Le déploiement massif de policiers, samedi à Hong Kong, a empêché les manifestants prodémocratie de perturber à nouveau le fonctionnement de l'aéroport. Trois jours après une concession de l'exécutif jugée insuffisante par les protestataires, la tension reste vive.

Trains et bus à destination de l'aéroport proposaient dans l'après-midi un service limité afin d'éviter que les manifestants n'arrivent en trop grand nombre. Et les autorités ont exhorté les passagers ayant un vol à prévoir beaucoup plus de temps pour atteindre l'aéroport.

Des messages postés sur des forums en ligne très utilisés depuis le début de la mobilisation ont appelé samedi à "tester" les capacités de résistance de l'aéroport, en suggérant diverses actions pour perturber les liaisons ferroviaires et routières à destination du huitième aéroport international du monde.

D'importants déploiements de forces de police à proximité des principales liaisons routières, ferroviaires et de ferries paraissent avoir effectivement dissuadé nombre de manifestants. En soirée, la police antiémeute s'est heurtée à des manifestants résolus lors d'escarmouches dans le quartier commercial de Mongkok.

Niveau des violences en baisse

Des barricades de fortune ont bloqué des rues et les forces de l'ordre ont procédé à de nombreuses arrestations. Le niveau de violences était toutefois bien inférieur à celui constaté lors des deux derniers week-ends. Voilà près de trois mois que l'ex-colonie britannique traverse sa pire crise depuis sa rétrocession à la Chine en 1997, avec des actions quasi quotidiennes pour dénoncer notamment le recul des libertés et les ingérences grandissantes de Pékin dans les affaires de sa région semi-autonome.

Mercredi, la cheffe de l'exécutif hongkongais, Carrie Lam, qui est élue par un comité acquis à Pékin, a fait une concession surprise en annonçant le retrait définitif du projet de loi qui avait mis le feu aux poudres en juin.

Elle a présenté l'abandon de ce texte, qui était une revendication majeure du mouvement prodémocratie, comme une tentative de désamorcer les tensions et de nouer un dialogue avec la contestation. Mais cette décision a été jugée par les manifestants trop tardive et surtout insuffisante au regard de l'ensemble de leurs revendications.

Samedi après-midi, l'atmosphère était calme à l'aéroport. Mais les passagers devaient faire la queue afin de se soumettre à des contrôles pour y accéder. L'aéroport, qui a été emprunté en 2018 par 74 millions de passagers, soit 10 fois la population de Hong Kong, a régulièrement été ciblé ces dernières semaines par les manifestants.

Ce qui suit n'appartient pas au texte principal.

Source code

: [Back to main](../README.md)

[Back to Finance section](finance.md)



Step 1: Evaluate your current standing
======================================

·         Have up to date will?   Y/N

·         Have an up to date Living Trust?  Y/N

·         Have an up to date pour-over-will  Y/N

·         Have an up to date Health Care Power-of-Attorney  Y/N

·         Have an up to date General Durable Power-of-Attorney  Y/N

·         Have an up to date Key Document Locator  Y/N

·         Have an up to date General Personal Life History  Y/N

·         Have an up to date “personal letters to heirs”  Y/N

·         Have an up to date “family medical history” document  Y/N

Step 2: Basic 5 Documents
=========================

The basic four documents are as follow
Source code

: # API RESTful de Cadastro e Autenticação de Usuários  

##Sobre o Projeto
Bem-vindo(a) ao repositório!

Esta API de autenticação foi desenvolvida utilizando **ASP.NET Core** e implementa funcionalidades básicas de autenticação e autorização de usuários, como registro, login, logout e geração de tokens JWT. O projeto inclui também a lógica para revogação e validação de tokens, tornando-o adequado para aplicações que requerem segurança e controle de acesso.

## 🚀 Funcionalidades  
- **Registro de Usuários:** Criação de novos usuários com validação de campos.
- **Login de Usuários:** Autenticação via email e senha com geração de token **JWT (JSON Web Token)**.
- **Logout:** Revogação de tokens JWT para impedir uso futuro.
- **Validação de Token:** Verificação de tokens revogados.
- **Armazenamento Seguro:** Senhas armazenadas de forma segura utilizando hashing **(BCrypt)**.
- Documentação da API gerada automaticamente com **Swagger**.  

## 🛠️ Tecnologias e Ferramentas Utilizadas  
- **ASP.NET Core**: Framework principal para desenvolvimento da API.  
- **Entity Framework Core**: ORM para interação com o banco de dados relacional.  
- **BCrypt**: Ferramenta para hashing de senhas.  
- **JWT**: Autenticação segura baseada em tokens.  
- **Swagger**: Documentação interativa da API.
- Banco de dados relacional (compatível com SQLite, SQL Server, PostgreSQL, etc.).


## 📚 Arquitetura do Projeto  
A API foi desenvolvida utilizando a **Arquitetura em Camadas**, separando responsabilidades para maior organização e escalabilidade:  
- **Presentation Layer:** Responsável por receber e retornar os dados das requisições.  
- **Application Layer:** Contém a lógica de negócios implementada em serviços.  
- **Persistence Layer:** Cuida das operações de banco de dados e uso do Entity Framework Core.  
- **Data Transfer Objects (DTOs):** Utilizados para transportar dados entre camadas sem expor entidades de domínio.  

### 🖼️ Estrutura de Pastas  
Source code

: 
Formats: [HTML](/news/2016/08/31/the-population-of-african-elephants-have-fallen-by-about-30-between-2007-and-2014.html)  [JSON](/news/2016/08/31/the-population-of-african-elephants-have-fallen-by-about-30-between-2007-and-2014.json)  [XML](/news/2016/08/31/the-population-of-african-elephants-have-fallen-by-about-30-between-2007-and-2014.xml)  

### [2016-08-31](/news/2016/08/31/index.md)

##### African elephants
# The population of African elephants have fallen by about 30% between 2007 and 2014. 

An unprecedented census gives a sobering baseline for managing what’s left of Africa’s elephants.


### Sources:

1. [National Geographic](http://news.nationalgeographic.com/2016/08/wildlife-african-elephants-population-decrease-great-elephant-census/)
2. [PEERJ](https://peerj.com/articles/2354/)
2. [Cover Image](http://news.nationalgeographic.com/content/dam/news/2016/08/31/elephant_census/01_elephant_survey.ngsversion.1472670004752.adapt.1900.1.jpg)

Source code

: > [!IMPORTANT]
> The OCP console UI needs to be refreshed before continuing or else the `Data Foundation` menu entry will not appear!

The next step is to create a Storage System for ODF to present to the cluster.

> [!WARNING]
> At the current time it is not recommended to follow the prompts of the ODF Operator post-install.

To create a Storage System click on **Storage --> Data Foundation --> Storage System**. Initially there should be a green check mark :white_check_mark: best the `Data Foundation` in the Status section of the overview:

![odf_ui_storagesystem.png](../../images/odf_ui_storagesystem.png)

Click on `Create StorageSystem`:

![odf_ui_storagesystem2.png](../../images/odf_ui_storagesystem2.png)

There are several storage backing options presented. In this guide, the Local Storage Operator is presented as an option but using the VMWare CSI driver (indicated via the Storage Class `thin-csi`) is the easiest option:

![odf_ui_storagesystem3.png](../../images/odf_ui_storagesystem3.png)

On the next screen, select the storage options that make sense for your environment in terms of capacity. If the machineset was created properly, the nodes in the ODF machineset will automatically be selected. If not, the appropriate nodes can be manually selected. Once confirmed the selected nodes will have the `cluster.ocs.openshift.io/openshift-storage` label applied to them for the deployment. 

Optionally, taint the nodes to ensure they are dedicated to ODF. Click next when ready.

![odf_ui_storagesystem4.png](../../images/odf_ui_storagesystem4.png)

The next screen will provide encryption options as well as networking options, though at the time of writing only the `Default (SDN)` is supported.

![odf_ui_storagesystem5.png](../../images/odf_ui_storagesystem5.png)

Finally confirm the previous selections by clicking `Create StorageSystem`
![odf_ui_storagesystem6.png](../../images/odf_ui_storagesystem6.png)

Mais cette tactique ne fait pas l'unanimité en raison du chaos que les actions de blocage peuvent entraîner et des perturbations générées pour les particuliers. Le mois dernier, des manifestants ont organisé pendant plusieurs jours un sit-in dans le hall des arrivées, pour sensibiliser à leur combat les passagers arrivant à Hong Kong.

Centaines de vols annulés

Mais cette action dégénéra au final quand des manifestants s'en allèrent vers le hall des départs pour empêcher les passagers d'accéder à la zone internationale. Des centaines de vols furent annulés et deux hommes soupçonnés d'être des espions pro-Pékin furent passés à tabac dans des violences qui choquèrent l'opinion.

Depuis, les mesures de sécurité ont été renforcées à l'aéroport ouvert en 1998 sur une île artificielle dans l'ouest du territoire. Dimanche dernier, les manifestants ont de nouveau ciblé l'aéroport et démontré leur capacité à y semer le chaos.

Le retrait du projet de loi sur les extraditions vers la Chine n'était qu'une des revendications du mouvement. Les manifestants demandent aussi une amnistie pour le millier de personnes arrêtées, une enquête sur les agissements de la police accusée de brutalité, ou encore l'instauration du suffrage universel direct. Autant de demandes dont Pékin et Carrie Lam ne veulent pas entendre parler.